» Your instructions
Wherever "tail" turns up in the entries, copy out the line that holds it.

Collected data
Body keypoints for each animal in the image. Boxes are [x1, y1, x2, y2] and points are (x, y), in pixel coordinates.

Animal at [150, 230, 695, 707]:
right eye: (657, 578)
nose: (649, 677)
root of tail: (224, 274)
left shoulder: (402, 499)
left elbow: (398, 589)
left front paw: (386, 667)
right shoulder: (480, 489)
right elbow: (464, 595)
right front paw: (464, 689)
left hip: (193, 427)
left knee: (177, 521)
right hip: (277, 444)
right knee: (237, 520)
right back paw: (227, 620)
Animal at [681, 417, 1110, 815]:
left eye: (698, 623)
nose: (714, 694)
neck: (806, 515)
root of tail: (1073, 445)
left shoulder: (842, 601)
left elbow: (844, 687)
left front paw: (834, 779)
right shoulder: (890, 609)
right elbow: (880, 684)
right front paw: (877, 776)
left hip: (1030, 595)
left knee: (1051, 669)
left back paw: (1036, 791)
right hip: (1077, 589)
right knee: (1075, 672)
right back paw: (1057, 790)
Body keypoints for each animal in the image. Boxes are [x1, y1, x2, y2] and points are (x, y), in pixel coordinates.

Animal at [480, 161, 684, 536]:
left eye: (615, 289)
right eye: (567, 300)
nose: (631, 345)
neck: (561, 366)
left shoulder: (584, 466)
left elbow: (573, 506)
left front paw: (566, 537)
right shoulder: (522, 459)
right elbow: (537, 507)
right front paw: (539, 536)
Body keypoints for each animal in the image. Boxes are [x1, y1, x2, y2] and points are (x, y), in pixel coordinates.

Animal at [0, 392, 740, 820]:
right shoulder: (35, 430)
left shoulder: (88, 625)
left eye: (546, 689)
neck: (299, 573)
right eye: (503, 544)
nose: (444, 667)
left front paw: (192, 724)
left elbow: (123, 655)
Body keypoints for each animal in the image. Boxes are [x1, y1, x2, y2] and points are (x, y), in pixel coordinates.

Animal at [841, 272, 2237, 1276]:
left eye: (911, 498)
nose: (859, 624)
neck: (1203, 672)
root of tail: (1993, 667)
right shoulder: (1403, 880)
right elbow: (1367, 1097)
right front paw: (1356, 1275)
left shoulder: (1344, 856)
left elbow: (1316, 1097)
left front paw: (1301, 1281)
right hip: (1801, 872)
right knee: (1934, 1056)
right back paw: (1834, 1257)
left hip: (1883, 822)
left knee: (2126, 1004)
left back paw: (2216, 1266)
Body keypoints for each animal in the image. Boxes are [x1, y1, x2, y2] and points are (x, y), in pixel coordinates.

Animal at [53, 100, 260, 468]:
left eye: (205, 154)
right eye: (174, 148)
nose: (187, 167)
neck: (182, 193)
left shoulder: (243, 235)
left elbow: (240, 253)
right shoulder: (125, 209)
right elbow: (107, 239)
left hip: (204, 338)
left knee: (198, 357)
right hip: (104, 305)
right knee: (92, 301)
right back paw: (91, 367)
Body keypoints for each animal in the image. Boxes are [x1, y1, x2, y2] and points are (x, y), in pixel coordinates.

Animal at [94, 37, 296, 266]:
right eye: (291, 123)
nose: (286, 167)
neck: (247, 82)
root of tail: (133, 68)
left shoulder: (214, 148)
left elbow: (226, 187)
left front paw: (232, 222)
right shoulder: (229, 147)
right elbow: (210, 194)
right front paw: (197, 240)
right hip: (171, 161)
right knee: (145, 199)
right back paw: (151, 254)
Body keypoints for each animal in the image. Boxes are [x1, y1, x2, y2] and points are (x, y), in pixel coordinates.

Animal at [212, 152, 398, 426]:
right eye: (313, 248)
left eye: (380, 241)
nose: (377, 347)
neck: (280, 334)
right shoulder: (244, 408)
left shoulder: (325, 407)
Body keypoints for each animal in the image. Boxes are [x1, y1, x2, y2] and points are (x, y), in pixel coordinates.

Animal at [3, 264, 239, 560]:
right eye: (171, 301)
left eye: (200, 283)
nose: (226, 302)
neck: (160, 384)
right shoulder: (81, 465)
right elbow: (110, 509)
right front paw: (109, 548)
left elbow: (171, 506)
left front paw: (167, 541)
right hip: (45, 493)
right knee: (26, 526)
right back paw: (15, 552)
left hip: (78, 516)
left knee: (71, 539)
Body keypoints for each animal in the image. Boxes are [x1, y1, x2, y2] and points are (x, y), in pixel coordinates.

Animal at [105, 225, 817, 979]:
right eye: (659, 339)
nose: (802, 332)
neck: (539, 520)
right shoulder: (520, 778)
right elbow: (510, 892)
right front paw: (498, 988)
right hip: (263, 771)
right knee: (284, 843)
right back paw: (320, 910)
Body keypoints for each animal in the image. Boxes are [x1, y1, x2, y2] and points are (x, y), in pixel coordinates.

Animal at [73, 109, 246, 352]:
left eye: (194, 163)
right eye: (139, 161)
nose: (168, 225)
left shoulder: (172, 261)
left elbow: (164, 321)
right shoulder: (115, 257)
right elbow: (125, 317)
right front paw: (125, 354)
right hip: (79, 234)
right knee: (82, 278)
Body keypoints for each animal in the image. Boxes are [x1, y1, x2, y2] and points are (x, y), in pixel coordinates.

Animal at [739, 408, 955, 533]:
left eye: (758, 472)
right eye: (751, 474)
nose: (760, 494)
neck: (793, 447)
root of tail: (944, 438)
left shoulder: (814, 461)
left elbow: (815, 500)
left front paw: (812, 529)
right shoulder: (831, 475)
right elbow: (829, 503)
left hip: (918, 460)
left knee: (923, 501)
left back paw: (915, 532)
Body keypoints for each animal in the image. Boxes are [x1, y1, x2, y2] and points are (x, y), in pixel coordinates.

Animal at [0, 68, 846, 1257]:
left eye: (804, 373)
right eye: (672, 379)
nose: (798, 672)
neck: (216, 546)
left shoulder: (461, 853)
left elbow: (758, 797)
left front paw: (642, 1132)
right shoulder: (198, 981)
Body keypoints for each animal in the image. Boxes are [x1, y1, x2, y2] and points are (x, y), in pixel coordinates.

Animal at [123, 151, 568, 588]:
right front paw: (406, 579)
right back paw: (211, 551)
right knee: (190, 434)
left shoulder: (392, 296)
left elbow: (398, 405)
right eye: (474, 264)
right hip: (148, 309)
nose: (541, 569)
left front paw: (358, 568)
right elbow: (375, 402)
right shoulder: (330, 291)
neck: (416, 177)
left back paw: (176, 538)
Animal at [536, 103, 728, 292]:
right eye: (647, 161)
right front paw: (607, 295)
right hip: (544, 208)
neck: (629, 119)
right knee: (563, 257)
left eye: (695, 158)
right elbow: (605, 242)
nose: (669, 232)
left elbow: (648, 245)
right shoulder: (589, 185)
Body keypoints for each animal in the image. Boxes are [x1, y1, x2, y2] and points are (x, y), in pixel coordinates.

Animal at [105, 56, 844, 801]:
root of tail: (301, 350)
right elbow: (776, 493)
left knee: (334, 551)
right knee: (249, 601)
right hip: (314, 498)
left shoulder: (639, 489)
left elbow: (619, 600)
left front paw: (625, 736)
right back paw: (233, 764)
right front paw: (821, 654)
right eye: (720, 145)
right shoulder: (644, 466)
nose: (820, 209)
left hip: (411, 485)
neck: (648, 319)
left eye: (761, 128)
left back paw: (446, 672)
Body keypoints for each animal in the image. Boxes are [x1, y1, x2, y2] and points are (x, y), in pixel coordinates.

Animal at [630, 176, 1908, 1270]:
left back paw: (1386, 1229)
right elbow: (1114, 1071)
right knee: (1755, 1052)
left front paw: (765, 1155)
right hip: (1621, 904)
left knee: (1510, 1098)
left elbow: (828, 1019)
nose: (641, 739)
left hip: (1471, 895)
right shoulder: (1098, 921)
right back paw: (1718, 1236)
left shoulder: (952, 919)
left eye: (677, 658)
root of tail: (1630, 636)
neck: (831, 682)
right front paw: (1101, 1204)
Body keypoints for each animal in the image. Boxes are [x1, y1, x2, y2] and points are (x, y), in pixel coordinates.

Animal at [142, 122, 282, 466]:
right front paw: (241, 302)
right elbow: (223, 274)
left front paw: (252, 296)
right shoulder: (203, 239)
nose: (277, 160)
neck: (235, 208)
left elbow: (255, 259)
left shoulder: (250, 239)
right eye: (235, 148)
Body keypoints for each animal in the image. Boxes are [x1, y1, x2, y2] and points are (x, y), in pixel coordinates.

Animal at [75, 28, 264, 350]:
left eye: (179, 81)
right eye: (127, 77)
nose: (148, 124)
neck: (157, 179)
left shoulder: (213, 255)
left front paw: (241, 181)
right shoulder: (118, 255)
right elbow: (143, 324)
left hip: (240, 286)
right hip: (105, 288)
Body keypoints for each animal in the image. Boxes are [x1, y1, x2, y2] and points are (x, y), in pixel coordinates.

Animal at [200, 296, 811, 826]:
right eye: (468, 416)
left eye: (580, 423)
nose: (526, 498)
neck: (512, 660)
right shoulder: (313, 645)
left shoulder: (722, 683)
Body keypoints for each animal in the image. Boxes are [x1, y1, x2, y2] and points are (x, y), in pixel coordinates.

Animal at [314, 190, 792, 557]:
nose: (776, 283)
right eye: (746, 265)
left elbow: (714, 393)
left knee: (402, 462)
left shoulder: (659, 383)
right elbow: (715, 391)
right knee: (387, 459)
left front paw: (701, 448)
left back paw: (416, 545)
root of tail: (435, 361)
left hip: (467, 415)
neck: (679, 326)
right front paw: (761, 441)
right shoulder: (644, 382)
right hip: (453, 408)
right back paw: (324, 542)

» Solution below
root of tail: (224, 274)
root of tail: (1073, 445)
root of tail: (1993, 667)
root of tail: (133, 68)
root of tail: (944, 438)
root of tail: (301, 350)
root of tail: (1630, 636)
root of tail: (435, 361)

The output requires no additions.